**Directions:** Quote the entries below from the line with "right wrist: (129, 204)" through the line with "right elbow: (233, 216)", both ends included, and only those lines.

═════ Records shown

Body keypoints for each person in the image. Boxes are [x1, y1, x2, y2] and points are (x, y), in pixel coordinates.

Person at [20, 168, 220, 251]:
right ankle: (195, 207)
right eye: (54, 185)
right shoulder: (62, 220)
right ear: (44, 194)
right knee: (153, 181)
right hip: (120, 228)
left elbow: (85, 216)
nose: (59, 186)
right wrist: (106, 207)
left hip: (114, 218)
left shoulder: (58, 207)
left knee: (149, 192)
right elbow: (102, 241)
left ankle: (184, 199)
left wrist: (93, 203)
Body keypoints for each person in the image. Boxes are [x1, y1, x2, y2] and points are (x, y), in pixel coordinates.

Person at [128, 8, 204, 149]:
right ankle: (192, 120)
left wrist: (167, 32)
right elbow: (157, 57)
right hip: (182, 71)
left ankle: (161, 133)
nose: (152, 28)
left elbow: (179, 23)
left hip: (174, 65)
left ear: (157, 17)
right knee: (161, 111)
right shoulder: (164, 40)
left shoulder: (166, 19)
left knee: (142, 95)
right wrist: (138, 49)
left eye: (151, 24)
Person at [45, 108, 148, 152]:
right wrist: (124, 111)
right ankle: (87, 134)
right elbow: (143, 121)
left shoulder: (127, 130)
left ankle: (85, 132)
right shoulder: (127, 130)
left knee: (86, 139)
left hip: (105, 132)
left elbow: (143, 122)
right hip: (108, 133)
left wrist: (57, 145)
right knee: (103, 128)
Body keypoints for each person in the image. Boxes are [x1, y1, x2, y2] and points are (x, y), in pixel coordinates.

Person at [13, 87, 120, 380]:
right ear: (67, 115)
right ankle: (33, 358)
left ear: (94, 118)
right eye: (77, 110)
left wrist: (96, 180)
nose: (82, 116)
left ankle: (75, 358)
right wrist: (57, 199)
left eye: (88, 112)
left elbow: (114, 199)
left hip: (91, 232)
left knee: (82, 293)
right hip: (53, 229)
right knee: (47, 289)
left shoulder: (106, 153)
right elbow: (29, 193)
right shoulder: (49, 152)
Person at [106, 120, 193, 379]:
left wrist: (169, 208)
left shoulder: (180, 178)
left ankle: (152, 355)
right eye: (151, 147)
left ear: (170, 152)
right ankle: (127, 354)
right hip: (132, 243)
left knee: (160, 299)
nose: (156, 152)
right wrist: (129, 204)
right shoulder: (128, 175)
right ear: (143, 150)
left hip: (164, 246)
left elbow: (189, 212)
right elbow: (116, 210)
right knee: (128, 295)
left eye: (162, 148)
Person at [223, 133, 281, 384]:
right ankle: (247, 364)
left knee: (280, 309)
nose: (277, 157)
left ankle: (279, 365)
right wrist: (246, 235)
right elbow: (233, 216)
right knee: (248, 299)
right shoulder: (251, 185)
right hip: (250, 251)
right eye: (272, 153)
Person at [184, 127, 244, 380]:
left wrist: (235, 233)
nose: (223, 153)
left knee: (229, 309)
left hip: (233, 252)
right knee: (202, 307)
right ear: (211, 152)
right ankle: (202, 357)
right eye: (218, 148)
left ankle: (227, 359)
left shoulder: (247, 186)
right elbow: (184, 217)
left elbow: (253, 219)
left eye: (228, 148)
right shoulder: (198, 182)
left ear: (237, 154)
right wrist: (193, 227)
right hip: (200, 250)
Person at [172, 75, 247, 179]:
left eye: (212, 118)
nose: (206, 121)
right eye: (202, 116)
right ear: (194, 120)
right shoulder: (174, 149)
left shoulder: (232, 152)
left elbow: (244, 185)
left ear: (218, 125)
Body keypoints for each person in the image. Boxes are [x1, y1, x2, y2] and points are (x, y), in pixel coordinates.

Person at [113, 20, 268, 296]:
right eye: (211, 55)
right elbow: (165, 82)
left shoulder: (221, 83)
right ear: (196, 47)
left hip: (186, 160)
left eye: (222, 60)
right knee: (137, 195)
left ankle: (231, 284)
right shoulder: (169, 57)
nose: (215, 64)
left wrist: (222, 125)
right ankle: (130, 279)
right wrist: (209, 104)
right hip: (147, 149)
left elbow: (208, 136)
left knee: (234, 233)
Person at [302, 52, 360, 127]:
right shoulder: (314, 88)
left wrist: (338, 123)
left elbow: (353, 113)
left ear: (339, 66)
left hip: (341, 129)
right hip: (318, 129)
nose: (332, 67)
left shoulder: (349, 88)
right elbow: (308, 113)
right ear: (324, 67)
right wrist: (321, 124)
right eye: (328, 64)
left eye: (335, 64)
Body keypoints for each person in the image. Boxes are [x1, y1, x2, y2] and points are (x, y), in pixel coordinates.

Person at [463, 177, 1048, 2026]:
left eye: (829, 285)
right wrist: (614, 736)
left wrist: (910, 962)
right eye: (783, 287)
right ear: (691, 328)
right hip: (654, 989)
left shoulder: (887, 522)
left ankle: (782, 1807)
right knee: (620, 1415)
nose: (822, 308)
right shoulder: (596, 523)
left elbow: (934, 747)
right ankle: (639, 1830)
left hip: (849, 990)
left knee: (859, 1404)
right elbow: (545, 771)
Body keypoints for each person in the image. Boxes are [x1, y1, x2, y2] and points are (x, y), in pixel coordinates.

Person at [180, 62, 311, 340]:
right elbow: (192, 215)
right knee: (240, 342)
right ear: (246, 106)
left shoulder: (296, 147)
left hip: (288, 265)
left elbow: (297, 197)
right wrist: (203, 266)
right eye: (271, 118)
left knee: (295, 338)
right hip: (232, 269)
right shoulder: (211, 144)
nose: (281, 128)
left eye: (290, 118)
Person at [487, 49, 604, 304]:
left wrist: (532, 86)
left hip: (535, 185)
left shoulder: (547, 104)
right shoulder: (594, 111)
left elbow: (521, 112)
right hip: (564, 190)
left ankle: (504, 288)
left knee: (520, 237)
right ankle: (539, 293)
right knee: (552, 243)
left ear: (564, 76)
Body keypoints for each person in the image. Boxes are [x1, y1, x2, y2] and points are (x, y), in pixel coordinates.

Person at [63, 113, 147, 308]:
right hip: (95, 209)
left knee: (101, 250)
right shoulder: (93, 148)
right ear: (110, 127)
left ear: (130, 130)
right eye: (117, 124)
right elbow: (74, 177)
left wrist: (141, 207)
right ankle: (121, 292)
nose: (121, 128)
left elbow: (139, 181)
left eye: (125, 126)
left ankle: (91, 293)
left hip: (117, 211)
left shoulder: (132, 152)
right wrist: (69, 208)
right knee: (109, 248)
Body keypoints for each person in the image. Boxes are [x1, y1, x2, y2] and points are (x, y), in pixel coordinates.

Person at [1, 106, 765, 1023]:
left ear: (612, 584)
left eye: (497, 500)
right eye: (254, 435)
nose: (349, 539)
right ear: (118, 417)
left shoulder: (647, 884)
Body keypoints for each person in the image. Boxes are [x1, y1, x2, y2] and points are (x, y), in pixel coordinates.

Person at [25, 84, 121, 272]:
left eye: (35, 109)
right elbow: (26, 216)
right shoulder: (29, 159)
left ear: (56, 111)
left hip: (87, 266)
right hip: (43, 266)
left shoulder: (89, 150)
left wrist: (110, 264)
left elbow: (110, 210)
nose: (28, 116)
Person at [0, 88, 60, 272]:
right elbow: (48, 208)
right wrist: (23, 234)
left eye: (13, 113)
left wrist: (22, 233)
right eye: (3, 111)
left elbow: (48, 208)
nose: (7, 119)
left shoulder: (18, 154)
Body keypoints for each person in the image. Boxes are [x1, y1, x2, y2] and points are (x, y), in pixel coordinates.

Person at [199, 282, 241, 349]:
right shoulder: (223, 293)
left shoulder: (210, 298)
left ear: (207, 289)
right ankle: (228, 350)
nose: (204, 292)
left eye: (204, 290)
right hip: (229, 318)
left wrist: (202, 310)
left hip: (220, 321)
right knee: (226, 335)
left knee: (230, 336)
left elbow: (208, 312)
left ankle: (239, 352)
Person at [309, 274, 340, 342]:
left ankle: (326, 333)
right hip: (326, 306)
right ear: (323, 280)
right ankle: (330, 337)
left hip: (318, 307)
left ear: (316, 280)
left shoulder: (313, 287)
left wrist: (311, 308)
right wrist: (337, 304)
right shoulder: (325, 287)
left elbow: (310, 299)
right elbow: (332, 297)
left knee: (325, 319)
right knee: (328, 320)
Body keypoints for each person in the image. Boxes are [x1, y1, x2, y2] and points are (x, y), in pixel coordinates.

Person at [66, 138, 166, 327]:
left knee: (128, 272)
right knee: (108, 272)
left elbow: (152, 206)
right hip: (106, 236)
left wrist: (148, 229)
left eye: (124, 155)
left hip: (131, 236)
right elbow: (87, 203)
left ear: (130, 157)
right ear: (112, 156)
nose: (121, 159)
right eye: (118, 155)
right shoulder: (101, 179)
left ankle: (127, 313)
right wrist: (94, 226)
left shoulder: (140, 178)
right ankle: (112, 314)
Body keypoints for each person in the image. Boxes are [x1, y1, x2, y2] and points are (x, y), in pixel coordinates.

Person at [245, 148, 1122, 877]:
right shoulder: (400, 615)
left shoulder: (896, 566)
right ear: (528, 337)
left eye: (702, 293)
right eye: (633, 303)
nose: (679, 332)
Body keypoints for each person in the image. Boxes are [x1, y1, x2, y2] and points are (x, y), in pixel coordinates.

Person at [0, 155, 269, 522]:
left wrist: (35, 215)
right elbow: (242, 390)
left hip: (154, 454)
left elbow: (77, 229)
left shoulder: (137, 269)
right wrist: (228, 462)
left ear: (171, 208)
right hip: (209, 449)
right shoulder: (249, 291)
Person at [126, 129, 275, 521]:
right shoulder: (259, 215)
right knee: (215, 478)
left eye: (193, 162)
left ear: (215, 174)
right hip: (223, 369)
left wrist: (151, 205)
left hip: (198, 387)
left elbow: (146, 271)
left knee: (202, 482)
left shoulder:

══════════

**Response to this exercise:**
right wrist: (129, 204)
right shoulder: (128, 175)
right ear: (143, 150)
left hip: (164, 246)
left elbow: (189, 212)
right elbow: (116, 210)
right knee: (128, 295)
left eye: (162, 148)
Person at [223, 133, 281, 384]:
right ankle: (247, 364)
left knee: (280, 309)
nose: (277, 157)
left ankle: (279, 365)
right wrist: (246, 235)
right elbow: (233, 216)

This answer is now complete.